§ **WHAT YOU SHOULD DO**: Give the number of lines in the records below that include "does", and nothing more.

=== Begin Enclosure ===

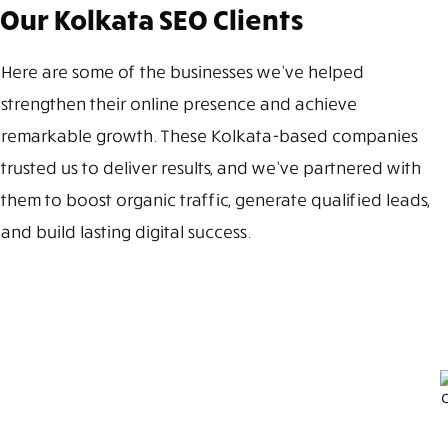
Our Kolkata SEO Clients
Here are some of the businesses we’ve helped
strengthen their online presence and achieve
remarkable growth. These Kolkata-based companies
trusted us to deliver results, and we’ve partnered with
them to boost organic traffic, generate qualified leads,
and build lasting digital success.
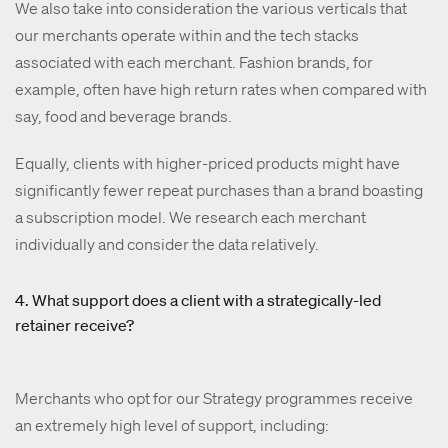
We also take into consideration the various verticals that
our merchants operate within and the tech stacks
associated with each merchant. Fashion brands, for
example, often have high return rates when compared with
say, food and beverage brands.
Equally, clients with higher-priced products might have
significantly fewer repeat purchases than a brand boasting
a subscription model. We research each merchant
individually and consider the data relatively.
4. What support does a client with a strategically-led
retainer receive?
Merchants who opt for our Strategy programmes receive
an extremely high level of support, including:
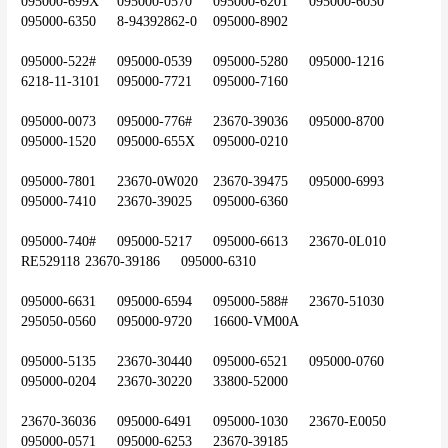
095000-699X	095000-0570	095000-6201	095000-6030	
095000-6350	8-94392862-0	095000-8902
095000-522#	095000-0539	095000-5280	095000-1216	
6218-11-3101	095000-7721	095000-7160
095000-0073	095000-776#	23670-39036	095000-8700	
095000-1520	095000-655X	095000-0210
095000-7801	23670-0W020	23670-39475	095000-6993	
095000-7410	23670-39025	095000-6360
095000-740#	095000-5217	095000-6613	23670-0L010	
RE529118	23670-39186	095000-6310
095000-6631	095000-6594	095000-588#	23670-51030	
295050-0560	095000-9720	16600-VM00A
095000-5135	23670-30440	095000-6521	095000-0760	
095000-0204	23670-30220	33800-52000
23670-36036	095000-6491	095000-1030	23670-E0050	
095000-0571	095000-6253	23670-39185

=== End Enclosure ===
=== Begin Enclosure ===

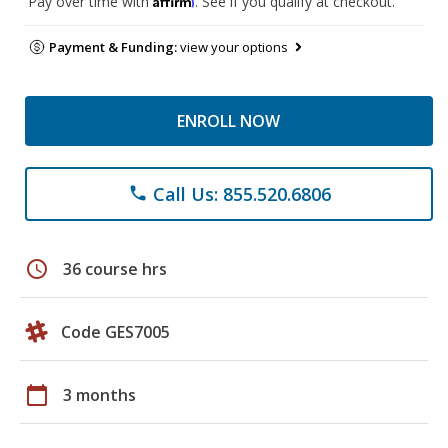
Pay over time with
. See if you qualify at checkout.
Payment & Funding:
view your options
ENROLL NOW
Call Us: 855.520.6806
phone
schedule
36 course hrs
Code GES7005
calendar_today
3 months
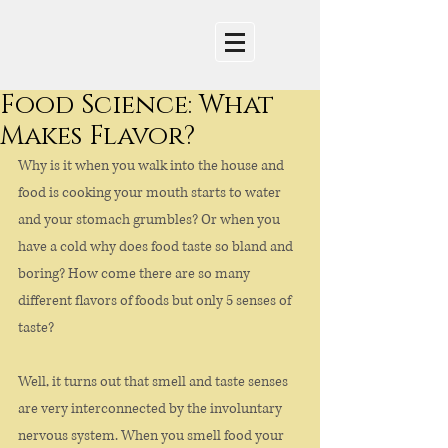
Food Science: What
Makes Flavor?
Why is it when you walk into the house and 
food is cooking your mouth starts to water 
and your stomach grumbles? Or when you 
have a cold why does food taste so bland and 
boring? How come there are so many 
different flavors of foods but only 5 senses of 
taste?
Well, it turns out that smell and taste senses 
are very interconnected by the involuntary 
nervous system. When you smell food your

=== End Enclosure ===

§ **SOLVED PROBLEM**: 2